Segment Start: SUPPLIED ENTRIES

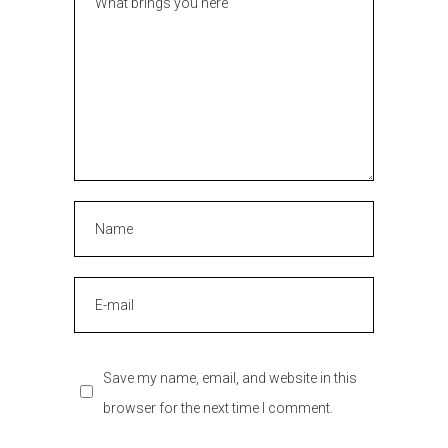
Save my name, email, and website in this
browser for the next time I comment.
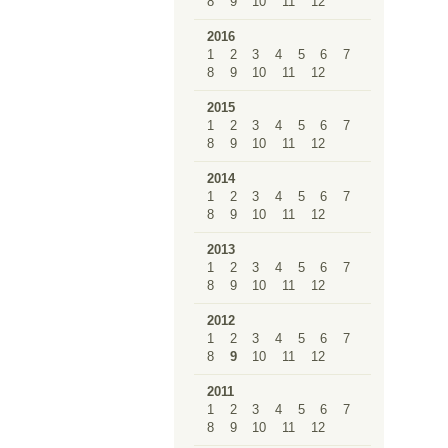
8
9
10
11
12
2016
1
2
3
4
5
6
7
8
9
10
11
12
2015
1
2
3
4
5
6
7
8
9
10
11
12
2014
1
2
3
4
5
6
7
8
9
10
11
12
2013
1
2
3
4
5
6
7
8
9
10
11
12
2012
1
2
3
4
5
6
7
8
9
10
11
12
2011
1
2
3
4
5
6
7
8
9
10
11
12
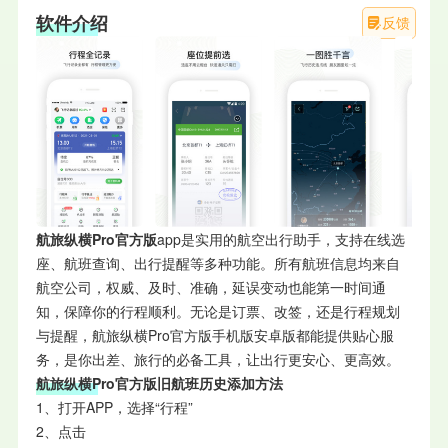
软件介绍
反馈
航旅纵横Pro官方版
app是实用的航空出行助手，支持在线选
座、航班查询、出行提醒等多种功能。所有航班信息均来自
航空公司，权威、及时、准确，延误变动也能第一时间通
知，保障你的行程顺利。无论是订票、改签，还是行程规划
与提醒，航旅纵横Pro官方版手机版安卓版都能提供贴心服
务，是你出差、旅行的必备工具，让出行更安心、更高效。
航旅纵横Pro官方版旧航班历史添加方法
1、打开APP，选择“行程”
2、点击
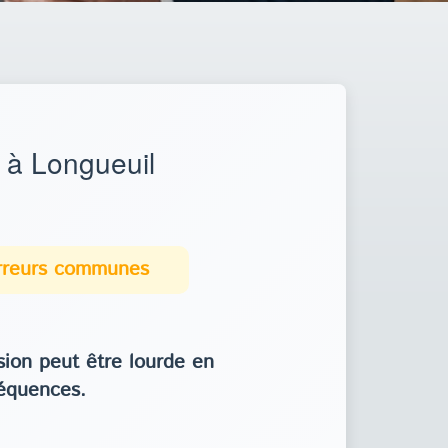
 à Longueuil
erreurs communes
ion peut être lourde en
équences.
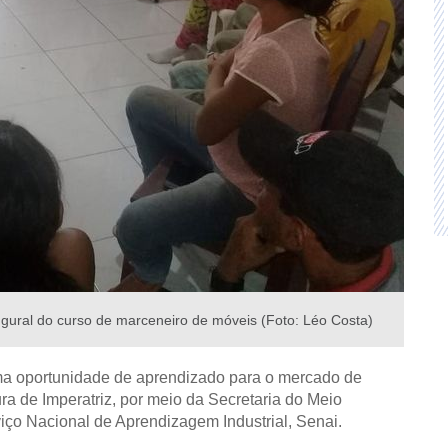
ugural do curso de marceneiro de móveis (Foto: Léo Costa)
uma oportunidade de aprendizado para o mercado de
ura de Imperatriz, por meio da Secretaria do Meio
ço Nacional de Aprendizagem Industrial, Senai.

Segment End: SUPPLIED ENTRIES

Return every line in the items above that contains the string "name".

Save my name, email, and website in this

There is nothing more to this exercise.